Data provided below:
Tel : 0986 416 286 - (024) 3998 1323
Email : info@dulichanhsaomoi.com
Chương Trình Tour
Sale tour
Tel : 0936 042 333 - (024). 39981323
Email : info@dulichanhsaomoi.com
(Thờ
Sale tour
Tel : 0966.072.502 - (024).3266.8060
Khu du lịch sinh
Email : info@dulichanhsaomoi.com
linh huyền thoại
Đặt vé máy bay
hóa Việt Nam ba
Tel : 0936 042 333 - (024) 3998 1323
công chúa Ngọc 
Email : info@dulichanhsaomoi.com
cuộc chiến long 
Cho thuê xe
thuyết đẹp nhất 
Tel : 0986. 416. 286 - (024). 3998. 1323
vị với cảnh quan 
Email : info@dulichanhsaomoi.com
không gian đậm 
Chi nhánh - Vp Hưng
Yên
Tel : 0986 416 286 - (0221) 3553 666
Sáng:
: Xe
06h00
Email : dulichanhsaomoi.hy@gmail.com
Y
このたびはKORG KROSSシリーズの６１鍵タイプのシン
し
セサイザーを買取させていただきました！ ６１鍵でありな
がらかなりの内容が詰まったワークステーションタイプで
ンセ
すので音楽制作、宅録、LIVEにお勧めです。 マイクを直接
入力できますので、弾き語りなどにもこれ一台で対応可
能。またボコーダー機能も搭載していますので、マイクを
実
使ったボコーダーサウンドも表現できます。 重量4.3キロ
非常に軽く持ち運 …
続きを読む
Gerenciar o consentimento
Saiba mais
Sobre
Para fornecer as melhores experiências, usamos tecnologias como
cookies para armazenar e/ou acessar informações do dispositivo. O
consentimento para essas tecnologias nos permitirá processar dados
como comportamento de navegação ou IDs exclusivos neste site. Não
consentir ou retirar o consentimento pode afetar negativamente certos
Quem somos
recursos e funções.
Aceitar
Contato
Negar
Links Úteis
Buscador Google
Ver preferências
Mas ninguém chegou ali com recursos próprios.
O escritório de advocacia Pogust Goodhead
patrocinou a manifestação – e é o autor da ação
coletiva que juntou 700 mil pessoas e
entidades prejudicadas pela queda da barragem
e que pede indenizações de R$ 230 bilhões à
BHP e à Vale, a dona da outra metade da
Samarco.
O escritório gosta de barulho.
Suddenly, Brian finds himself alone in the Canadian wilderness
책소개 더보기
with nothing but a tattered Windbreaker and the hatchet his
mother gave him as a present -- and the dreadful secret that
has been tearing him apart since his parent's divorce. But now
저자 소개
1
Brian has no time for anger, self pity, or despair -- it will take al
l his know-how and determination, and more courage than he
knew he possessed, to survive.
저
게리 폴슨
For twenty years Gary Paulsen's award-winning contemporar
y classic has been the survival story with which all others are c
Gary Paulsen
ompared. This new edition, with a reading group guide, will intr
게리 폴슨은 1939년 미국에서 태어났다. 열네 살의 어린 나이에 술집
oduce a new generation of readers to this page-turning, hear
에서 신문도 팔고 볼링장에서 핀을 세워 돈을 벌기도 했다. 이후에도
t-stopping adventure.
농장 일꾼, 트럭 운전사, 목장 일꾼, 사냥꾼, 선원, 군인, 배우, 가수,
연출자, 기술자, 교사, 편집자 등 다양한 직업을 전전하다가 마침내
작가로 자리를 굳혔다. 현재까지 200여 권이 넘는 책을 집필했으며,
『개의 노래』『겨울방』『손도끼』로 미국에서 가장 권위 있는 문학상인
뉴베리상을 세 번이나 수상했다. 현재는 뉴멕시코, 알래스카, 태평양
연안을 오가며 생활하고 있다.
End of Data provided.
**Work to complete:** Transcribe each entry verbatim, leaving none out.

**Reply:**
Tel : 0986 416 286 - (024) 3998 1323
Email : info@dulichanhsaomoi.com
Chương Trình Tour
Sale tour
Tel : 0936 042 333 - (024). 39981323
Email : info@dulichanhsaomoi.com
(Thờ
Sale tour
Tel : 0966.072.502 - (024).3266.8060
Khu du lịch sinh
Email : info@dulichanhsaomoi.com
linh huyền thoại
Đặt vé máy bay
hóa Việt Nam ba
Tel : 0936 042 333 - (024) 3998 1323
công chúa Ngọc 
Email : info@dulichanhsaomoi.com
cuộc chiến long 
Cho thuê xe
thuyết đẹp nhất 
Tel : 0986. 416. 286 - (024). 3998. 1323
vị với cảnh quan 
Email : info@dulichanhsaomoi.com
không gian đậm 
Chi nhánh - Vp Hưng
Yên
Tel : 0986 416 286 - (0221) 3553 666
Sáng:
: Xe
06h00
Email : dulichanhsaomoi.hy@gmail.com
Y
このたびはKORG KROSSシリーズの６１鍵タイプのシン
し
セサイザーを買取させていただきました！ ６１鍵でありな
がらかなりの内容が詰まったワークステーションタイプで
ンセ
すので音楽制作、宅録、LIVEにお勧めです。 マイクを直接
入力できますので、弾き語りなどにもこれ一台で対応可
能。またボコーダー機能も搭載していますので、マイクを
実
使ったボコーダーサウンドも表現できます。 重量4.3キロ
非常に軽く持ち運 …
続きを読む
Gerenciar o consentimento
Saiba mais
Sobre
Para fornecer as melhores experiências, usamos tecnologias como
cookies para armazenar e/ou acessar informações do dispositivo. O
consentimento para essas tecnologias nos permitirá processar dados
como comportamento de navegação ou IDs exclusivos neste site. Não
consentir ou retirar o consentimento pode afetar negativamente certos
Quem somos
recursos e funções.
Aceitar
Contato
Negar
Links Úteis
Buscador Google
Ver preferências
Mas ninguém chegou ali com recursos próprios.
O escritório de advocacia Pogust Goodhead
patrocinou a manifestação – e é o autor da ação
coletiva que juntou 700 mil pessoas e
entidades prejudicadas pela queda da barragem
e que pede indenizações de R$ 230 bilhões à
BHP e à Vale, a dona da outra metade da
Samarco.
O escritório gosta de barulho.
Suddenly, Brian finds himself alone in the Canadian wilderness
책소개 더보기
with nothing but a tattered Windbreaker and the hatchet his
mother gave him as a present -- and the dreadful secret that
has been tearing him apart since his parent's divorce. But now
저자 소개
1
Brian has no time for anger, self pity, or despair -- it will take al
l his know-how and determination, and more courage than he
knew he possessed, to survive.
저
게리 폴슨
For twenty years Gary Paulsen's award-winning contemporar
y classic has been the survival story with which all others are c
Gary Paulsen
ompared. This new edition, with a reading group guide, will intr
게리 폴슨은 1939년 미국에서 태어났다. 열네 살의 어린 나이에 술집
oduce a new generation of readers to this page-turning, hear
에서 신문도 팔고 볼링장에서 핀을 세워 돈을 벌기도 했다. 이후에도
t-stopping adventure.
농장 일꾼, 트럭 운전사, 목장 일꾼, 사냥꾼, 선원, 군인, 배우, 가수,
연출자, 기술자, 교사, 편집자 등 다양한 직업을 전전하다가 마침내
작가로 자리를 굳혔다. 현재까지 200여 권이 넘는 책을 집필했으며,
『개의 노래』『겨울방』『손도끼』로 미국에서 가장 권위 있는 문학상인
뉴베리상을 세 번이나 수상했다. 현재는 뉴멕시코, 알래스카, 태평양
연안을 오가며 생활하고 있다.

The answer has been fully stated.